• [EXTRACTED TEXT]
-- Opening Marker --

Sexybum agony auntOh love

I want to keep this short and simple but I'm not very good at that...

You already know the short and simple answer... If is makes you insecure now, just imaging the future......

Only it's not as simple as that is it because you got digs on this guy..... and it makes me a bit angry because reckon he knows it. And what he's doing is making the bed before he lyes in it. As in.... He's setting his boundaries with you whether you like them or not. And he's drawing you in to accept behaviour that you wouldn't usually accept in a relationship.

Now you're thinking that if you just chilled out and accepted this behaviour then you might have a successful relationship. After all you've been sticking to your boundaries so far and that hasn't got you anywhere!!

The reason it makes me mad is because you are SOOOO right to have your doubts. And if your gut feeling tells you this isn't right then that's because it isn't right! He will not commit to times when you are in a relationship instead he will just say... " Honey I told you how it was before we got together...."

May many many people have given me advice when I was head over heals about a man. and I didn't listen to them, chances are I still wouldn't.... But I beg you at least listen to yourself. Re-read what you wrote. 'I sent a text with the address and he didn't turn up until 8 huors later!' Would you put up with that from yuor man, or phrhaps a better question is would you be happy being treated like that.

This man is better of being an attractive friend. HE IS NOT THE MAN OF YOUR DREAMS. don't even go there love.

-- Closing Marker --

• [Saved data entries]

-- Opening Marker --

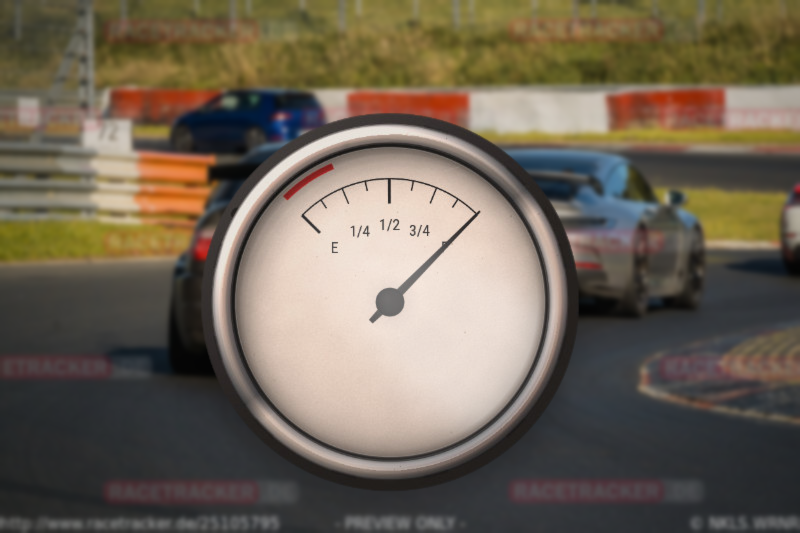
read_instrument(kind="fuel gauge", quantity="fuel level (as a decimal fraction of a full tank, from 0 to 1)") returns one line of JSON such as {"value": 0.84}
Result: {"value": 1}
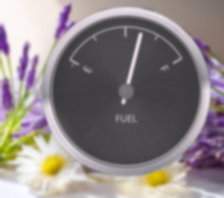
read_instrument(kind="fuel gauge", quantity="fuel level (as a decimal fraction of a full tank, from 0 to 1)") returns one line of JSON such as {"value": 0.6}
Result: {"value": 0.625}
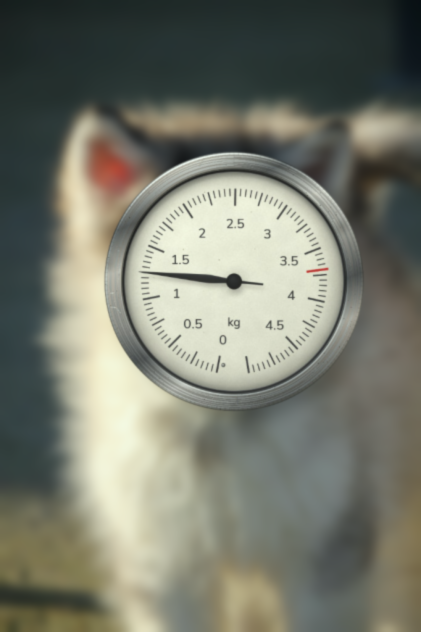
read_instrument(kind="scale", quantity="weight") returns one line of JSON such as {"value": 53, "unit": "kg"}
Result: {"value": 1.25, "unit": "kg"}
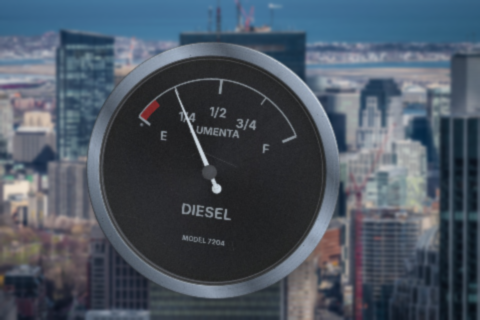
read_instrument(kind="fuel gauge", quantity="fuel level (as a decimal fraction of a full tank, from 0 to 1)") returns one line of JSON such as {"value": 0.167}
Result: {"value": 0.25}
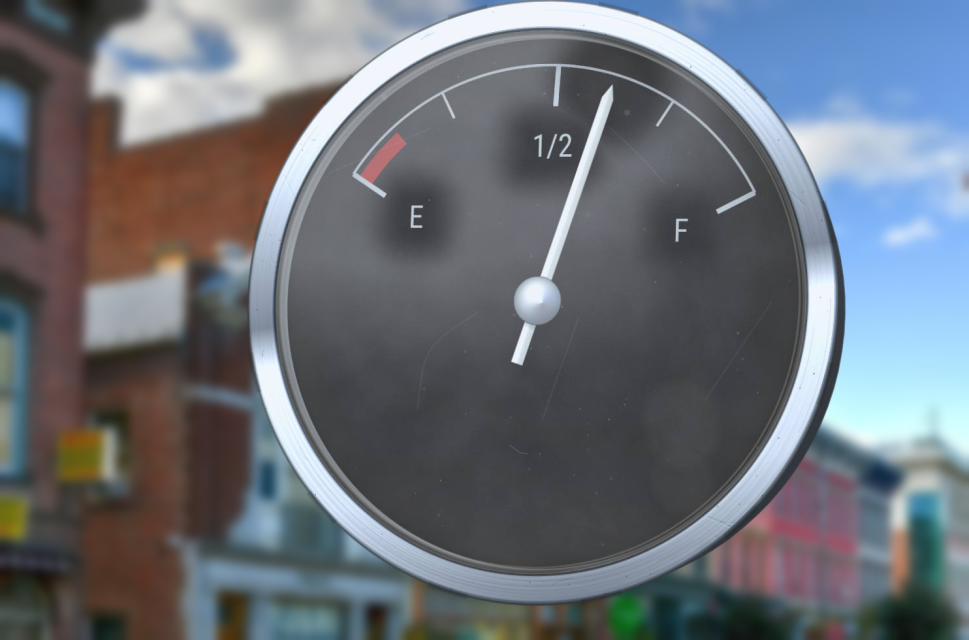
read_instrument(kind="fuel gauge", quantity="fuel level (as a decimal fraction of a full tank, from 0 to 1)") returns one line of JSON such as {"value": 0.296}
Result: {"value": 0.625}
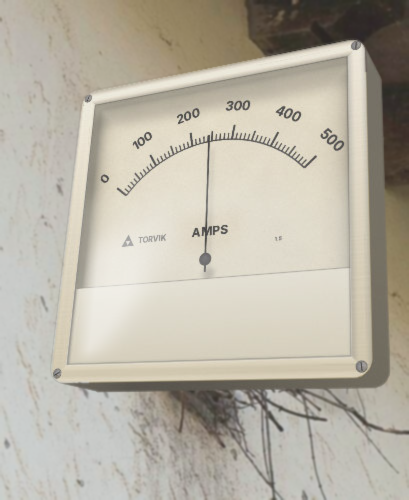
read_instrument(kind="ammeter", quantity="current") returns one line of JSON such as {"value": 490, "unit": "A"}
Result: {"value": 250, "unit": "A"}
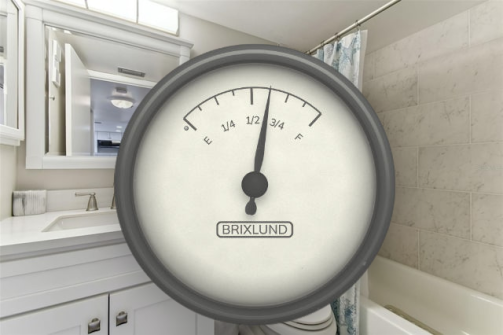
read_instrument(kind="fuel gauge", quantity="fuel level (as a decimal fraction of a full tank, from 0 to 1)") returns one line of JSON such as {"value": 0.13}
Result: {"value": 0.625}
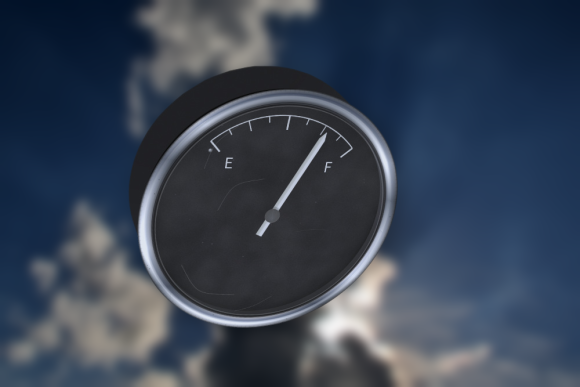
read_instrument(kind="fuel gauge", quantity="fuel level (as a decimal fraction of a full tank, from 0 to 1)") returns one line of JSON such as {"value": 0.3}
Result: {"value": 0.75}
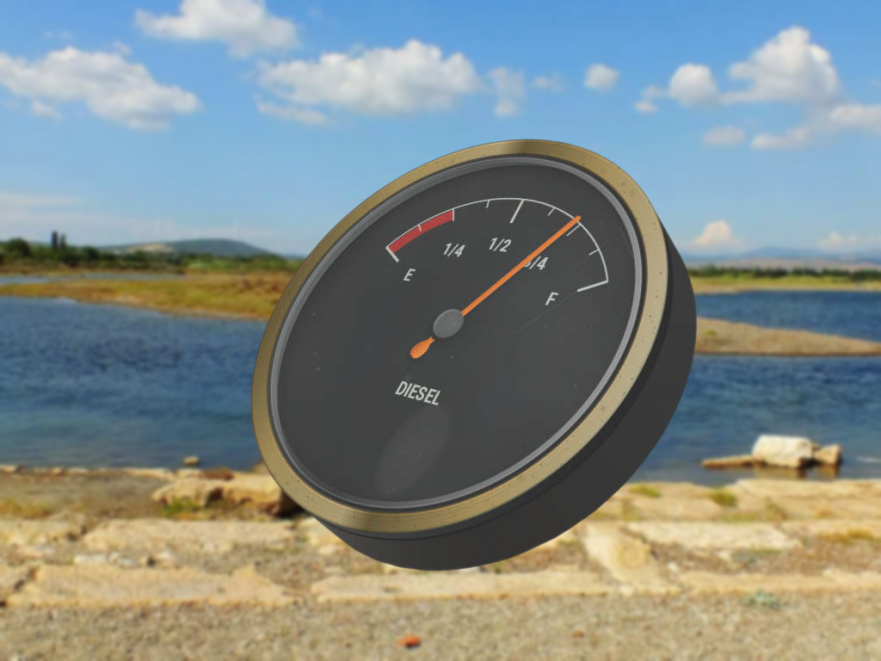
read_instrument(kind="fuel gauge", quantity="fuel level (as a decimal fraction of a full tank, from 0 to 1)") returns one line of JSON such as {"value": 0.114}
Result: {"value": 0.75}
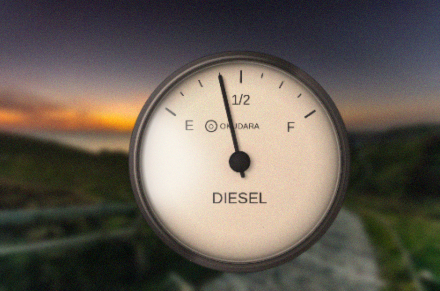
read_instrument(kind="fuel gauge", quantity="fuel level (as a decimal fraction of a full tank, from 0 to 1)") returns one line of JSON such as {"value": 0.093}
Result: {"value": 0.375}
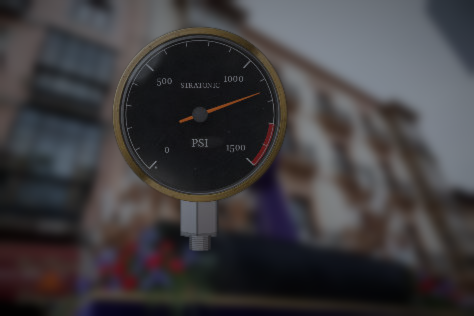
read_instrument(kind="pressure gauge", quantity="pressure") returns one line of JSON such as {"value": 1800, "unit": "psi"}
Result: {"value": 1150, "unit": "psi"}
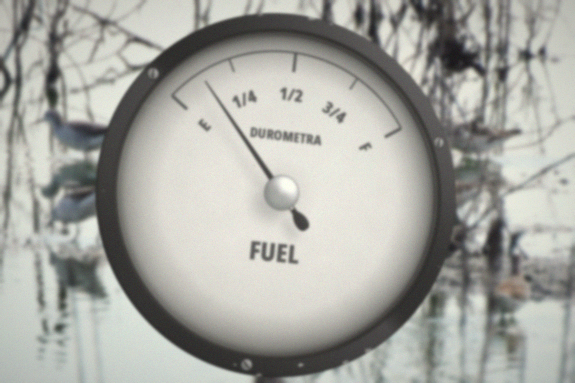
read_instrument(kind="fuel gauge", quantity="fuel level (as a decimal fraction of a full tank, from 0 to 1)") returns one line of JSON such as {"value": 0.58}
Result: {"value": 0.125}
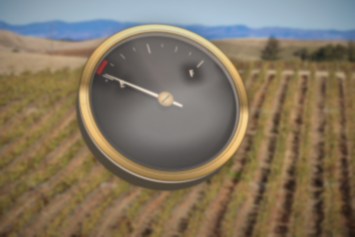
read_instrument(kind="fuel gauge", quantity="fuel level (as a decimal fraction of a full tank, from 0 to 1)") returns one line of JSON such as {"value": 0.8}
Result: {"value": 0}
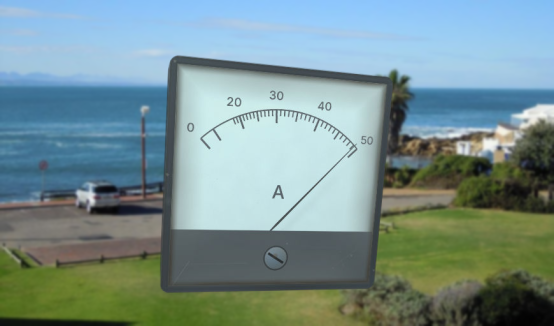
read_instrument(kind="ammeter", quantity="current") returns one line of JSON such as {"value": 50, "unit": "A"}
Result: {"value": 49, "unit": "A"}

-- Closing Marker --

• [INSTRUCTIONS]
(1) Summarize the advice post in two sentences.
(2) Copy out the advice post word for word from "Sexybum agony auntOh" to "got you anywhere!!".
These records have no connection to the advice post.

• [ANSWERS IN ORDER]
(1) The writer says the reader's insecurity about this guy is a warning sign, because he is setting his boundaries and drawing the reader into accepting behavior the reader wouldn't usually accept. Pointing to the reader's own words about him turning up 8 hours late, the writer urges the reader to listen to their gut and treat him as an attractive friend, not the man of their dreams.

(2)
Sexybum agony auntOh love

I want to keep this short and simple but I'm not very good at that...

You already know the short and simple answer... If is makes you insecure now, just imaging the future......

Only it's not as simple as that is it because you got digs on this guy..... and it makes me a bit angry because reckon he knows it. And what he's doing is making the bed before he lyes in it. As in.... He's setting his boundaries with you whether you like them or not. And he's drawing you in to accept behaviour that you wouldn't usually accept in a relationship.

Now you're thinking that if you just chilled out and accepted this behaviour then you might have a successful relationship. After all you've been sticking to your boundaries so far and that hasn't got you anywhere!!